**Problem requirements**
Print the part of the import script help text starting at "Indexes TEI files" and ending at "files to Solr.", word for word.

**Document excerpt**
=== Begin Enclosure ===
This tool is run at regular intervals by cron to keep the postgres database in sync with the data in the TEI file collection.

usage: import_data.py [-h] [-v] [-c CONFIG_FILE] [--my-cnf .MY.CNF.FILE] [--init] [--mss FILES [FILES ...]] [--cap-list FILES [FILES ...]] [--extracted FILES [FILES ...]] [--fulltext FILES [FILES ...]]
                      [--solr FILES [FILES ...]] [--geoareas FILES [FILES ...]] [--publish] [--geoplaces GEOPLACES] [--geonames] [--dnb] [--viaf] [--truncate]
-h, --help

show this help message and exit

-v, --verbose

increase output verbosity

-c <config_file>, --config-file <config_file>

the config file (default=’server.conf’)

--my-cnf <.my.cnf.file>

the mysql .my.cnf file to use (default:~/.my.cnf) (reads client and mysql sections)

--init

initialize the Postgres database

--mss <files>

the manuscript files (or the corpus file) to import

--cap-list <files>

the capitularies lists to import

--extracted <files>

import per-chapter extracted XML from files

--fulltext <files>

import per-chapter extracted fulltext from files

--solr <files>

index per-chapter extracted fulltext from files with Solr

--geoareas <files>

import geoareas from geojson file

--publish

get the publish status from Wordpress Ajax API

--geoplaces <geoplaces>

import geoplaces XML

--geonames

lookup geonames.org

--dnb

lookup dnb.de

--viaf

lookup viaf.org

--truncate

truncate the relative Postgres table before importing into it

import_solr.py

Indexes TEI files and Wordpress pages into Solr.

  • Connects to the Wordpress mysql database and indexes all pages and posts to Solr.

  • Indexes the header (Mordek) sections of TEI files to Solr.

This program is run nightly by cron.

usage: import_solr.py [-h] [-v] [-c CONFIG_FILE] [--my-cnf .MY.CNF.FILE] [--wordpress] [--incremental TOUCHFILE] [--mss FILE.TEI [FILE.TEI ...]]
-h, --help

show this help message and exit

-v, --verbose

increase output verbosity

-c <config_file>, --config-file <config_file>

the config file (default=’server.conf’)

--my-cnf <.my.cnf.file>

the mysql .my.cnf file to use (default:~/.my.cnf) (reads client and mysql sections)

--wordpress

indexes all Wordpress pages and posts to Solr

--incremental <touchfile>

only indexes pages changed after the date of the given file

--mss <file.tei>

the manuscript files to index
=== End Enclosure ===
**Source material**
=== Begin Enclosure ===
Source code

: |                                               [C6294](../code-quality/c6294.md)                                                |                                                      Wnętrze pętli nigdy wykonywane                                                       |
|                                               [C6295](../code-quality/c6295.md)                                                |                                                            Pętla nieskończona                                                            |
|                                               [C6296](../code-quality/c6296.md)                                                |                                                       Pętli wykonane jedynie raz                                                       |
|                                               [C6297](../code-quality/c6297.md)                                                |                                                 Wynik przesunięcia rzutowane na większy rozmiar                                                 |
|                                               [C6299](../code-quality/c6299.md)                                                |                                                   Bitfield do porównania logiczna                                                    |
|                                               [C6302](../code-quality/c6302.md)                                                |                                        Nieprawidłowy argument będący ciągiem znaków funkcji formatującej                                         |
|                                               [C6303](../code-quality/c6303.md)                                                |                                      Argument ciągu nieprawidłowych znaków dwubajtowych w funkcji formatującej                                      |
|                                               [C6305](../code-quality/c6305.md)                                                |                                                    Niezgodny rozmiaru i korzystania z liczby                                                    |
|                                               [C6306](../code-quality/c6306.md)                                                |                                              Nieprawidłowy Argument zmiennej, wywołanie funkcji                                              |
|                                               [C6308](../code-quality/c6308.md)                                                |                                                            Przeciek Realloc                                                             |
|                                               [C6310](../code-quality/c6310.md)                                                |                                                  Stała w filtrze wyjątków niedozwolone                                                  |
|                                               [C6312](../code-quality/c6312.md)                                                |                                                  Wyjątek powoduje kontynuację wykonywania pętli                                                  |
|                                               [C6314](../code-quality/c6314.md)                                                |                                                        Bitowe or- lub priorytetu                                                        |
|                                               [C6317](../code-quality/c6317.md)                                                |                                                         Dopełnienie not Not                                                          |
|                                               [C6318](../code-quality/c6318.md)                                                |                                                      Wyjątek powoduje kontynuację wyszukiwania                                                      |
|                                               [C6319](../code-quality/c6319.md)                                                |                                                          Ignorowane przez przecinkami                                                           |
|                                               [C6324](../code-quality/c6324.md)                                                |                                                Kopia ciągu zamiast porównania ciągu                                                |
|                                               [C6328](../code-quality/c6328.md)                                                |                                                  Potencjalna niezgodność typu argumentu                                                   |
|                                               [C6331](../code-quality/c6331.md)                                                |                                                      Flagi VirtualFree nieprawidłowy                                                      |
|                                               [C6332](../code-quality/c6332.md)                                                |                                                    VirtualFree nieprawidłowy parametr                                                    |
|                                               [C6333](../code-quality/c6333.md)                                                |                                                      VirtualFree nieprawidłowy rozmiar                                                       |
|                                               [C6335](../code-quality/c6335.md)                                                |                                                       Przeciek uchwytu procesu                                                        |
=== End Enclosure ===
**Written solution**
Indexes TEI files and Wordpress pages into Solr.

  • Connects to the Wordpress mysql database and indexes all pages and posts to Solr.

  • Indexes the header (Mordek) sections of TEI files to Solr.